2. The display panel of claim 1, wherein a first line resistance of the first clock line and a second line resistance of the second clock line are substantially the same.

3. The display panel of claim 2, wherein a first line capacitance of the first clock line and a second line capacitance of the second clock line are substantially the same.

4. The display panel of claim 3, wherein the common electrode layer has an opening portion patterned to expose the first and second clock lines, and exposed portions of the first and second clock lines have substantially the same area.

5. The display panel of claim 4, further comprising a sealant formed around the array substrate to combine the array substrate with the opposite substrate,

wherein areas of the first and second clock lines covered by the sealant are substantially the same.

6. The display panel of claim 3, further comprising a sealant formed around the array substrate to combine the array substrate with the opposite substrate,

wherein areas of the first and second clock lines covered by the sealant are substantially the same.

7. The display panel of claim 2, further comprising first and second pad electrodes respectively formed at end portions of the first and second clock lines on the array substrate,

wherein areas of the first and second pad electrodes are substantially the same.

8. The display panel of claim 1, wherein a first line capacitance of the first clock line and a second line capacitance of the second clock line are substantially the same.

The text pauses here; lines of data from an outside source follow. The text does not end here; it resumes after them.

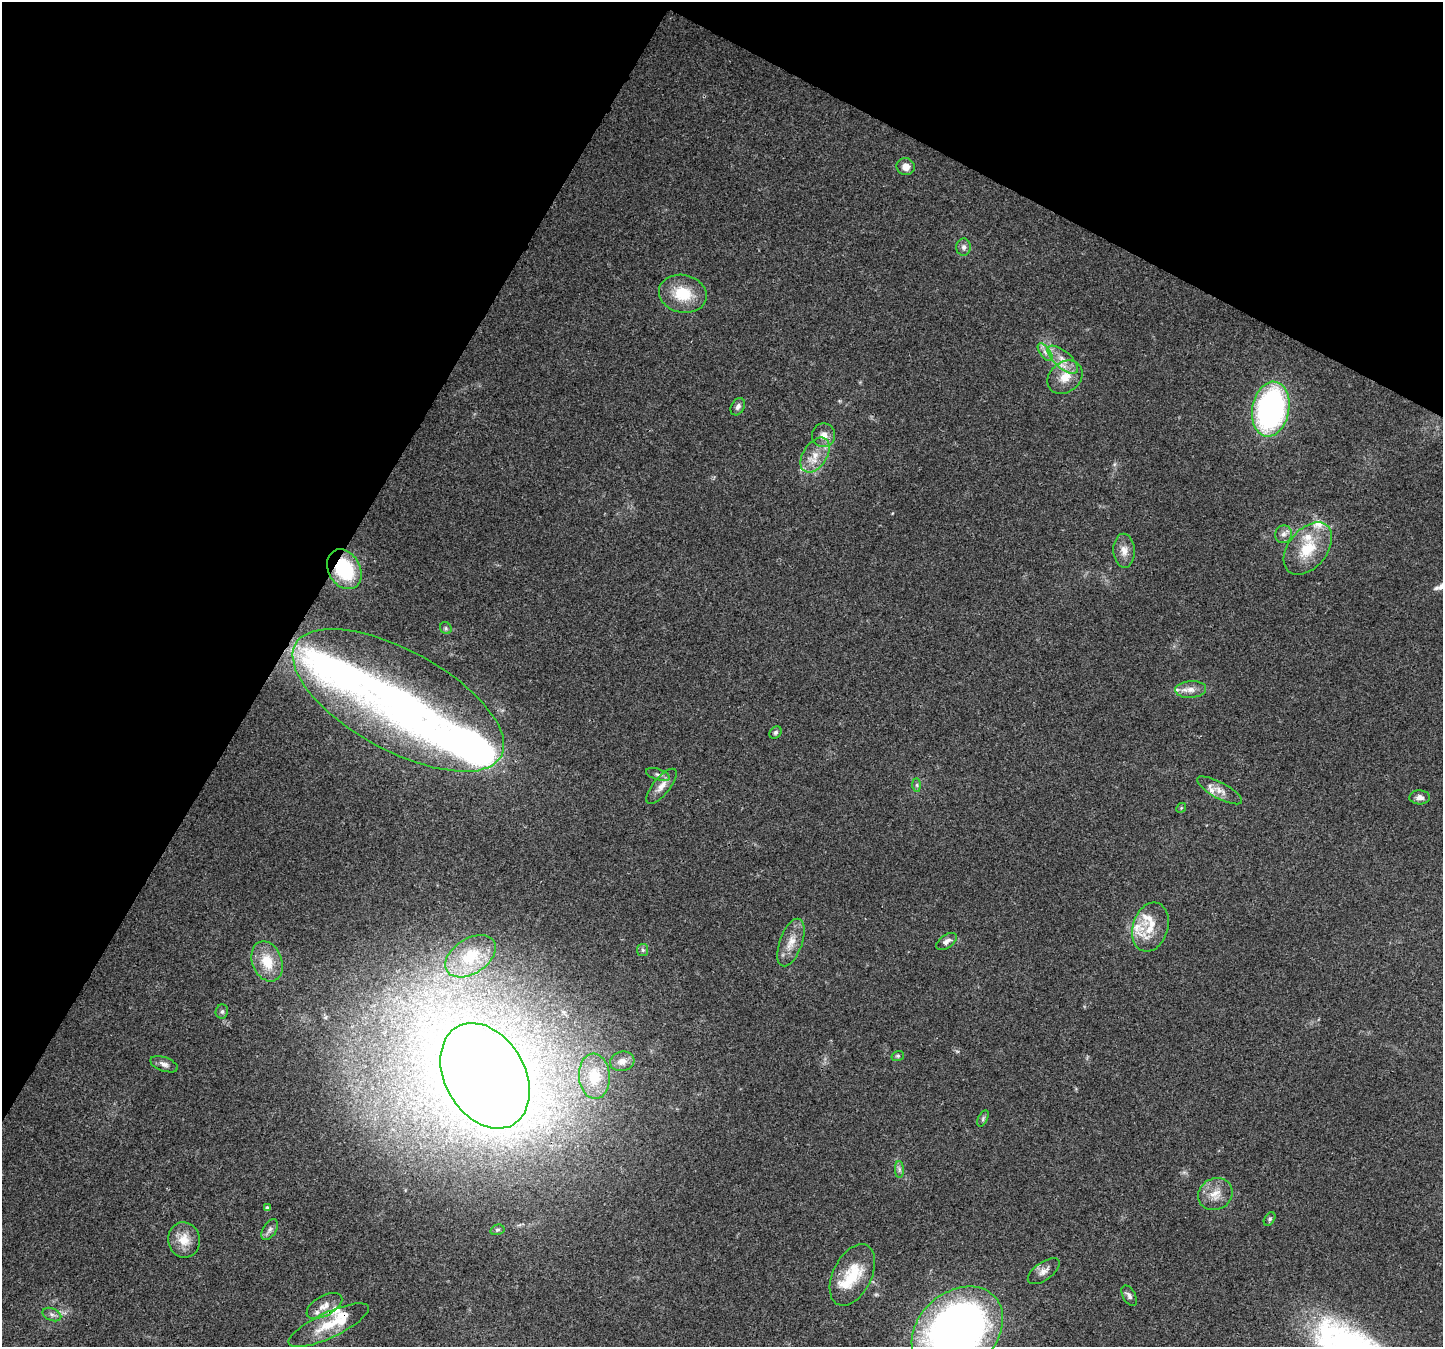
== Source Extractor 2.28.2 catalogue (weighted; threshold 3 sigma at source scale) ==
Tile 2 of 4 x 4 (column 2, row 1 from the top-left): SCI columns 1480-2920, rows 4348-5692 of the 5832 x 5940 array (HDU 1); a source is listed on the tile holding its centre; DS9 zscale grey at full resolution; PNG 1445 x 1349 px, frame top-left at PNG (2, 2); each listed source drawn as its Kron ellipse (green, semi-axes under 4 px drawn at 4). Shown black and unused: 28% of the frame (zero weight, under 3 of 4 exposures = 5% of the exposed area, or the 3 px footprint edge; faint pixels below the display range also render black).
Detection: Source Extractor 2.28.2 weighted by HDU 2 'WHT'; one run over the whole footprint, this tile lists its part. Background 0.03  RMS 0.0033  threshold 0.015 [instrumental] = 3 sigma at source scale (4.5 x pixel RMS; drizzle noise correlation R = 1.50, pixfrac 1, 0.0396/0.0396 arcsec/px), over >= 5 px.
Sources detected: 64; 13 inside a brighter listed object's ellipse — not listed separately; the other 51 listed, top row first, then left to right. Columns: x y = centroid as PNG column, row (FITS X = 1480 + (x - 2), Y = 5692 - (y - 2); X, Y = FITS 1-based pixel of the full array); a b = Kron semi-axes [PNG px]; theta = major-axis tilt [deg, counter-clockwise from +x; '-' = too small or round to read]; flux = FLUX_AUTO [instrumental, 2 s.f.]
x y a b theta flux
906 167 9 8 - 2.9
964 247 8 7 - 1.3
683 294 24 19 -12 11
1045 352 10 5 -54 1.5
1063 360 19 8 -41 4.1
1065 377 19 15 39 5.8
738 407 9 6 61 1.2
1271 409 27 18 79 82
823 435 12 11 - 2.9
815 455 19 12 56 5.5
1283 534 9 8 - 1.6
1308 549 30 19 50 12
1124 551 17 10 -87 3.3
344 569 21 16 -60 22
446 628 6 5 - 0.65
1191 689 15 8 3 2.8
398 700 117 50 -29 150
775 732 7 5 45 0.67
658 774 12 5 -19 1.3
917 785 7 4 -90 0.65
662 786 21 8 50 3.2
1220 790 25 8 -28 3.1
1420 797 10 7 -2 1.8
1181 808 5 4 - 0.37
1150 927 25 17 73 8.5
947 941 11 6 35 1.6
791 942 25 11 70 5
643 950 6 5 - 0.65
470 956 28 17 33 12
267 961 21 15 -69 8.4
222 1012 7 6 - 0.79
898 1056 6 5 - 0.51
622 1061 12 9 15 2.1
164 1064 14 7 -20 1.6
485 1076 56 40 -60 1100
594 1076 22 15 -85 7.8
983 1119 9 4 65 0.71
899 1169 8 4 -89 0.84
1215 1194 18 15 30 5
267 1208 4 4 - 0.9
1270 1219 7 5 53 0.69
270 1229 11 6 60 1.3
497 1230 7 5 15 0.69
184 1240 18 16 -80 5.6
1044 1271 18 9 36 2.3
852 1275 33 19 63 12
1129 1296 11 6 -61 1.1
324 1306 20 10 29 3.4
52 1314 10 6 -24 1.2
329 1325 44 12 25 9.6
957 1330 50 38 41 210
Overlapping masked pixels (flux is a lower limit): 1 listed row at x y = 344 569
Isophote crosses this tile's border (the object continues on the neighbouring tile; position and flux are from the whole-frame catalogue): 1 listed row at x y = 957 1330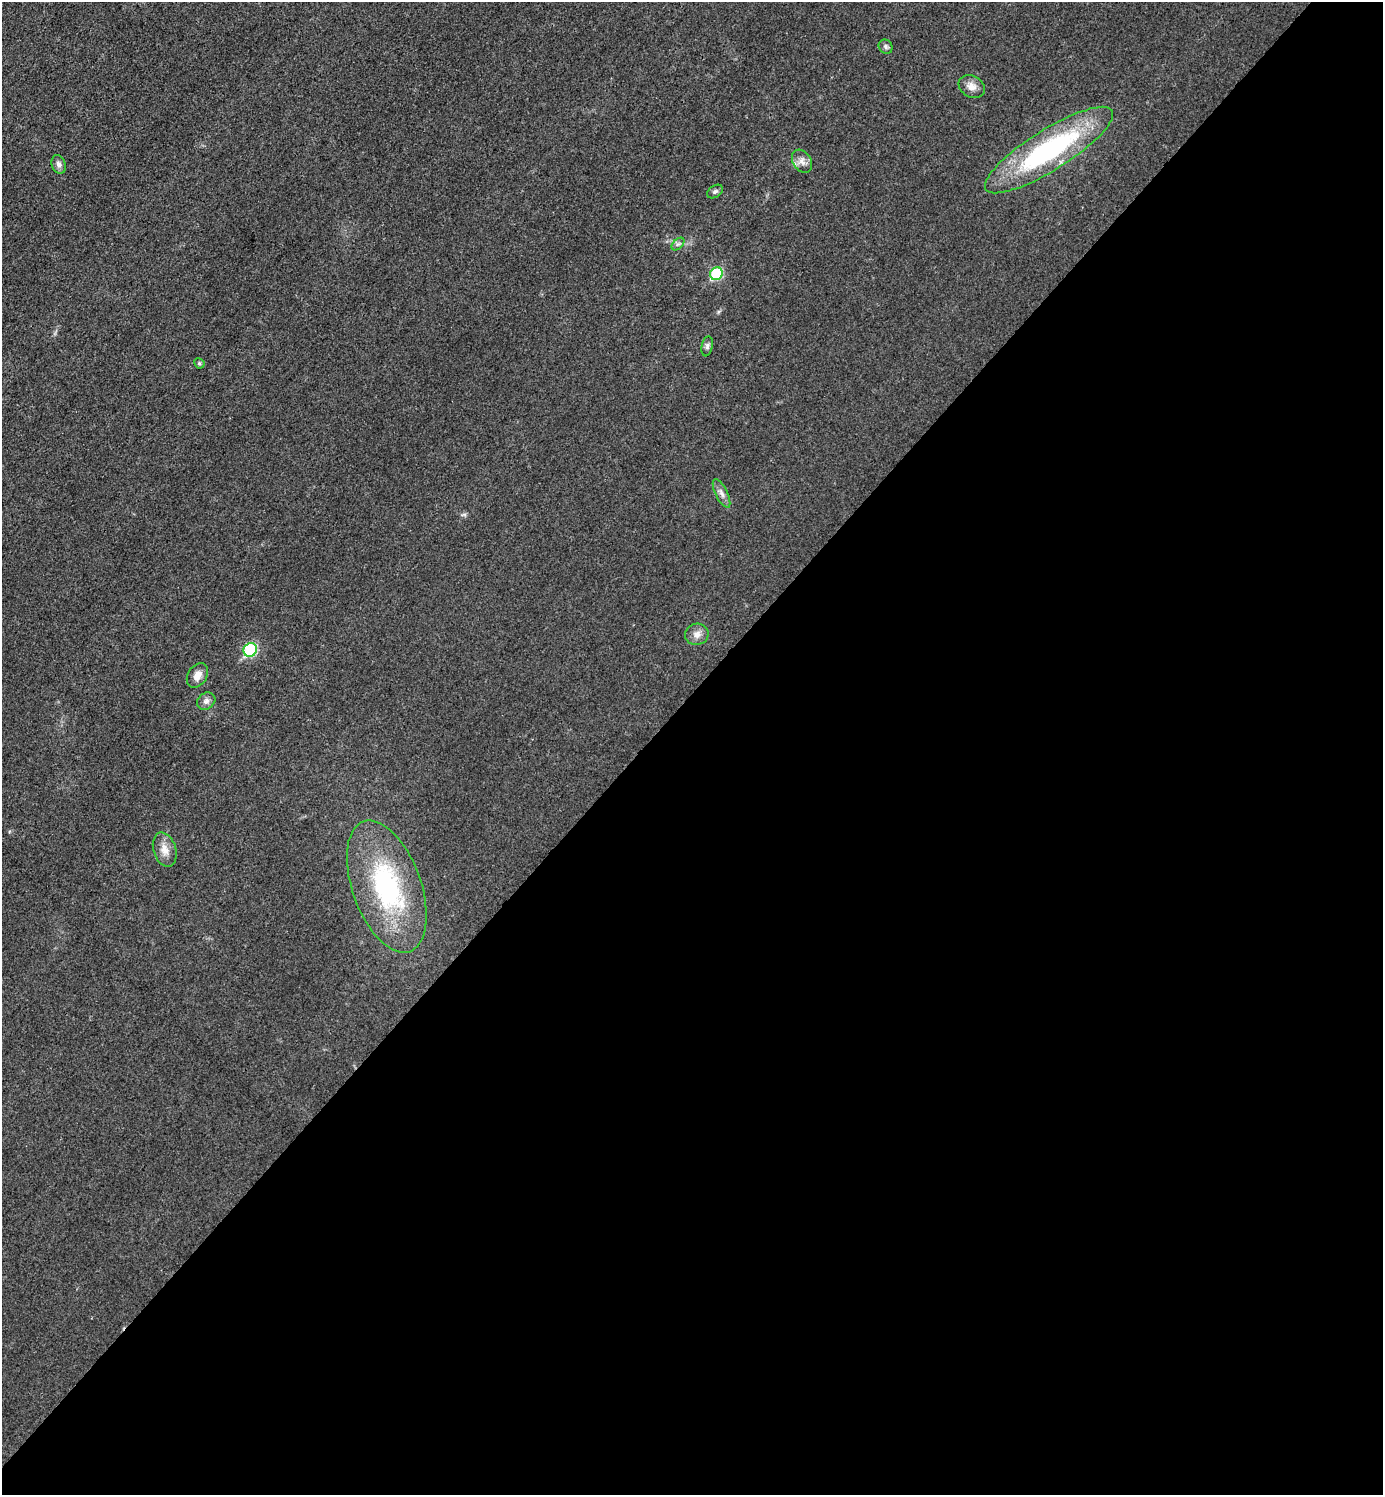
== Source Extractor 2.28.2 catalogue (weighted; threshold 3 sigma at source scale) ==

9. The display panel of claim 8, wherein the common electrode layer has an opening portion patterned to expose the first and second clock lines, and exposed portions of the first and second clock lines have substantially the same area.

10. The display panel of claim 9, further comprising a sealant formed around the array substrate to combine the array substrate with the opposite substrate,

wherein areas of the first and second clock lines covered by the sealant are substantially the same.

11. The display panel of claim 8, further comprising a sealant formed around the array substrate to combine the array substrate with the opposite substrate,

wherein areas of the first and second clock lines covered by the sealant are substantially the same.

12. The display panel of claim 1, wherein the gate driving part comprises:

a first gate driving part formed in a first peripheral area adjacent to a first end portion of the gate lines to output the gate signals to the gate lines; and

a second gate driving part formed in a second peripheral area adjacent to a second end portion of the gate lines to output the gate signals to the gate lines.